One thought on “Summary of my views on the ideal tax system”

  1. I just read your post and was glad to find that someone else had thought of almost the exact same ideal tax system I thought of many years ago, (and continue to believe it is the most efficient). You provide a very thoughtful and clear way to describe it. Thank you. Here are a few things I would add to the system:
    1. Taxing consumption regardless of where it happens. If the sales tax of that item, service or product in the foreign country is less than in the US, that person must pay the difference to the IRS. If the foreign tax rate is higher, that person does not pay any additional tax. The problem if you do not do this is that you would get rich people to buy yachts, houses, and planes outside of the US, in places like Monaco, Cayman Islands, etc. Although there would be some policing required (which is costly) it would still be less than today given there would be a transaction somewhere. Moreover, because of the direction the world is moving to, digital records would likely exist for most transactions. In the same manner that the US currently expects every US citizen to pay taxes even on income abroad, the US should expect to tax every consumption, regardless if it happens inside the US or not. Plus, I would add a very high penalty that should deter the vast majority from cheating. As an example, if the consumption tax was 25%, the penalty should be 125%.

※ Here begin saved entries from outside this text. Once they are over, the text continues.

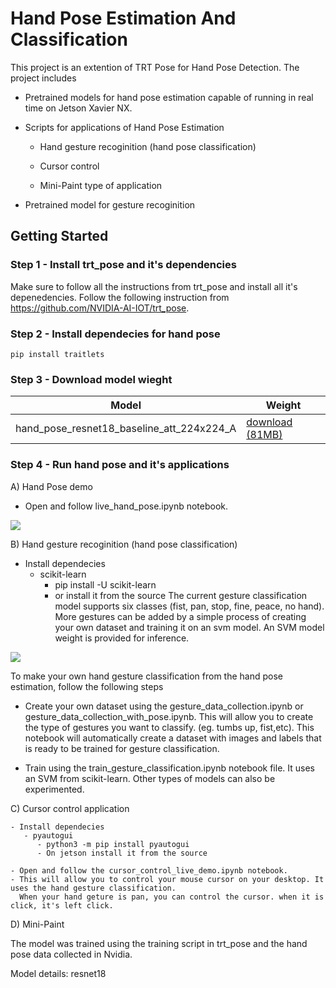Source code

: # Hand Pose Estimation And Classification

This project is an extention of TRT Pose for Hand Pose Detection. The project includes 

- Pretrained models for hand pose estimation capable of running in real time on Jetson Xavier NX.

- Scripts for applications of Hand Pose Estimation

  -  Hand gesture recoginition (hand pose classification) 
  
  -  Cursor control 
  
  -  Mini-Paint type of application 
  
- Pretrained model for gesture recoginition 

## Getting Started 

### Step 1 - Install trt_pose and it's dependencies 

Make sure to follow all the instructions from trt_pose and install all it's depenedencies. 
Follow the following instruction from https://github.com/NVIDIA-AI-IOT/trt_pose. 

### Step 2 - Install dependecies for hand pose 
      
    pip install traitlets
     
### Step 3 - Download model wieght

| Model | Weight |
|-------|---------|
| hand_pose_resnet18_baseline_att_224x224_A | [download (81MB)](https://drive.google.com/file/d/1NCVo0FiooWccDzY7hCc5MAKaoUpts3mo/view?usp=sharing) |

### Step 4 - Run hand pose and it's applications 

A) Hand Pose demo 
      
   - Open and follow live_hand_pose.ipynb notebook. 
   
   ![](images/live_hand_demo.gif)

B) Hand gesture recoginition (hand pose classification) 
    
   - Install dependecies
      - scikit-learn 
         - pip install -U scikit-learn 
         - or install it from the source 
   The current gesture classification model supports six classes (fist, pan, stop, fine, peace, no hand). 
   More gestures can be added by a simple process of creating your own dataset and training it on an svm model. 
   An SVM model weight is provided for inference.
   
   ![](images/gesture_classification.gif)
        
   To make your own hand gesture classification from the hand pose estimation, follow the following steps 
        
   - Create your own dataset using the gesture_data_collection.ipynb or gesture_data_collection_with_pose.ipynb. 
     This will allow you to create the type of gestures you want to classify. (eg. tumbs up, fist,etc). 
     This notebook will automatically create a dataset with images and labels that is ready to be trained for gesture classification.
        
   - Train using the train_gesture_classification.ipynb notebook file. It uses an SVM from scikit-learn. 
     Other types of models can also be experimented. 
        
 C) Cursor control application
 
    - Install dependecies 
       - pyautogui 
          - python3 -m pip install pyautogui
          - On jetson install it from the source 
          
    - Open and follow the cursor_control_live_demo.ipynb notebook. 
    - This will allow you to control your mouse cursor on your desktop. It uses the hand gesture classification. 
      When your hand geture is pan, you can control the cursor. when it is click, it's left click. 

D) Mini-Paint

The model was trained using the training script in trt_pose and the hand pose data collected in Nvidia.

Model details: resnet18
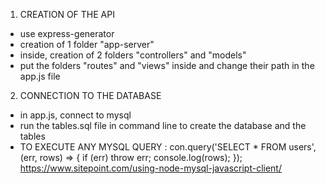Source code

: 1. CREATION OF THE API
- use express-generator
- creation of 1 folder "app-server"
- inside, creation of 2 folders "controllers" and "models"
- put the folders "routes" and "views" inside and change their path in the app.js file
2. CONNECTION TO THE DATABASE
- in app.js, connect to mysql
- run the tables.sql file in command line to create the database and the tables
- TO EXECUTE ANY MYSQL QUERY :
        con.query('SELECT * FROM users', (err, rows) => {
        if (err) throw err;
        console.log(rows);
        });
https://www.sitepoint.com/using-node-mysql-javascript-client/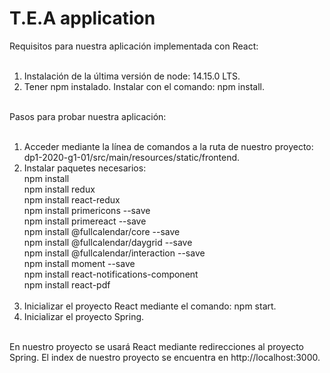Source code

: # T.E.A application

Requisitos para nuestra aplicación implementada con React:<br></br>
  1. Instalación de la última versión de node: 14.15.0 LTS.<br>
  2. Tener npm instalado. Instalar con el comando: npm install.<br></br>
 
 Pasos para probar nuestra aplicación:<br></br>
  1. Acceder mediante la línea de comandos a la ruta de nuestro proyecto: dp1-2020-g1-01/src/main/resources/static/frontend.<br>
  2. Instalar paquetes necesarios:</br>
    npm install </br>
    npm install redux </br>
    npm install react-redux </br>
    npm install primericons --save </br>
    npm install primereact --save </br>
    npm install @fullcalendar/core --save </br>
    npm install @fullcalendar/daygrid --save </br>
    npm install @fullcalendar/interaction --save </br>
    npm install moment --save </br>
    npm install react-notifications-component </br>
    npm install react-pdf  <br></br>
  3. Inicializar el proyecto React mediante el comando: npm start.<br>
  4. Inicializar el proyecto Spring.<br></br>
  
En nuestro proyecto se usará React mediante redirecciones al proyecto Spring. El index de nuestro proyecto se encuentra en http://localhost:3000.
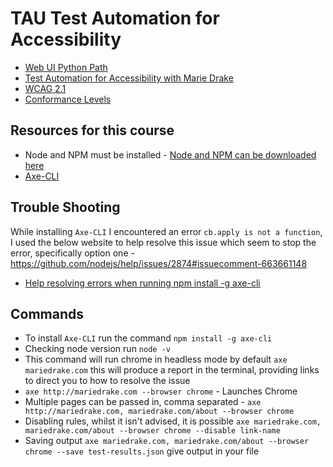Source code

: # TAU Test Automation for Accessibility

- [Web UI Python Path](https://testautomationu.applitools.com/learningpaths.html?id=web-ui-python-path)
- [Test Automation for Accessibility with Marie Drake](https://testautomationu.applitools.com/accessibility-testing-tutorial/)  
- [WCAG 2.1](https://www.w3.org/TR/WCAG21/)
- [Conformance Levels](https://www.w3.org/WAI/WCAG21/Understanding/conformance/)

## Resources for this course

- Node and NPM must be installed - [Node and NPM can be downloaded here](https://nodejs.org/en/download/)
- [Axe-CLI](https://github.com/dequelabs/axe-cli)

## Trouble Shooting

While installing `Axe-CLI` I encountered an error `cb.apply is not a function`, I used the below website to help resolve this issue which seem to stop the error, specifically option one - https://github.com/nodejs/help/issues/2874#issuecomment-663661148

- [Help resolving errors when running npm install -g axe-cli](https://github.com/nodejs/help/issues/2874)

## Commands

- To install `Axe-CLI` run the command `npm install -g axe-cli`
- Checking node version run `node -v`
- This command will run chrome in headless mode by default `axe mariedrake.com` this will produce a report in the terminal, providing links to direct you to how to resolve the issue
- `axe http://mariedrake.com --browser chrome` - Launches Chrome
- Multiple pages can be passed in, comma separated - `axe http://mariedrake.com, mariedrake.com/about --browser chrome`
- Disabling rules, whilst it isn't advised, it is possible `axe mariedrake.com, mariedrake.com/about --browser chrome --disable link-name`
- Saving output `axe mariedrake.com, mariedrake.com/about --browser chrome --save test-results.json` give output in your file

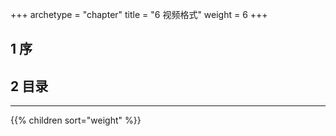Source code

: +++
archetype = "chapter"
title = "6 视频格式"
weight = 6
+++

## 1 序

## 2 目录
<hr>
{{% children sort="weight" %}}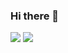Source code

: ### Hi there 👋
<img src="https://github-readme-stats-eight-theta.vercel.app/api?username=Jessicasgc&show_icons=true&theme=ambient_gradient&include_all_commits=true&count_private=true"/>
<img src="https://github-readme-stats.vercel.app/api?username=jessicasgc&show_icons=true&theme=algolia&include_all_commits=true&count_private=true"/>

<!--
**Jessicasgc/Jessicasgc** is a ✨ _special_ ✨ repository because its `README.md` (this file) appears on your GitHub profile.

Here are some ideas to get you started:

- 🔭 I’m currently working on ...
- 🌱 I’m currently learning ...
- 👯 I’m looking to collaborate on ...
- 🤔 I’m looking for help with ...
- 💬 Ask me about ...
- 📫 How to reach me: ...
- 😄 Pronouns: ...
- ⚡ Fun fact: ...
-->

    2. Every legal US resident (man, woman or child) gets an automatic deduction, received as a direct deposit on a bank account, of up to X amount (like $50,000 adjusted every year to some inflation basket). I would pay it in quarterly installments to provide some ‘ongoing’ safety flow. I believe this would be smart because psychologically, people would see the government as ‘giving them’ money even though that is not the case (goods and services are being taxed before). And two, people at the bottom who are struggling and trying to rise by working, investing, or starting a business, should not really pay much tax. Since the auto deduction would be given to everyone that is legally in the country, everyone would want to be in the system (there would be some spillover positive effect on cracking down on illegal immigration as they would not get the $50,000 deduction, and thus in comparison to legal us residents, it would be costlier to live here).
    3. [I know this is more controversial] 50% of taxes paid by each of us are allocated by the government (as it is currently done) and 50% of taxes are allocated based on monthly digital voting by each of us in proportion to how much each of us pays. In other words, if John paid $100,000 in consumption tax and Mary paid $150,000 in consumption tax, John would decide how $50,000 should be spent and Mary would decide how $75,000 would be spent (categories like senior care, cancer research, environmental, military, infrastructure, local roads, etc.) There could be a simple quarterly voting mechanism. I believe this to be important, because I feel most people do not understand the concept of limited resources. Yes, it would be great to save every animal at risk of extinction. But is that worth more than investing in cancer research, education, or infrastructure? Everyone would answer that question with their dollars. Whoever does not vote, is allowing the government to decide on their behalf. Three additional benefits from this solution: a) it would educate the population about where taxes are being spent, b) it would spark innovation as to how to solve issues in more effective ways, and c) it would reduce the need for lobbying. The reason I would not recommend 100% allocated by individuals is because there are issues that cannot be left to a vote – as examples research about defense technology and counter terrorism may seem like an unnecessary distant necessity until something really bad occurs.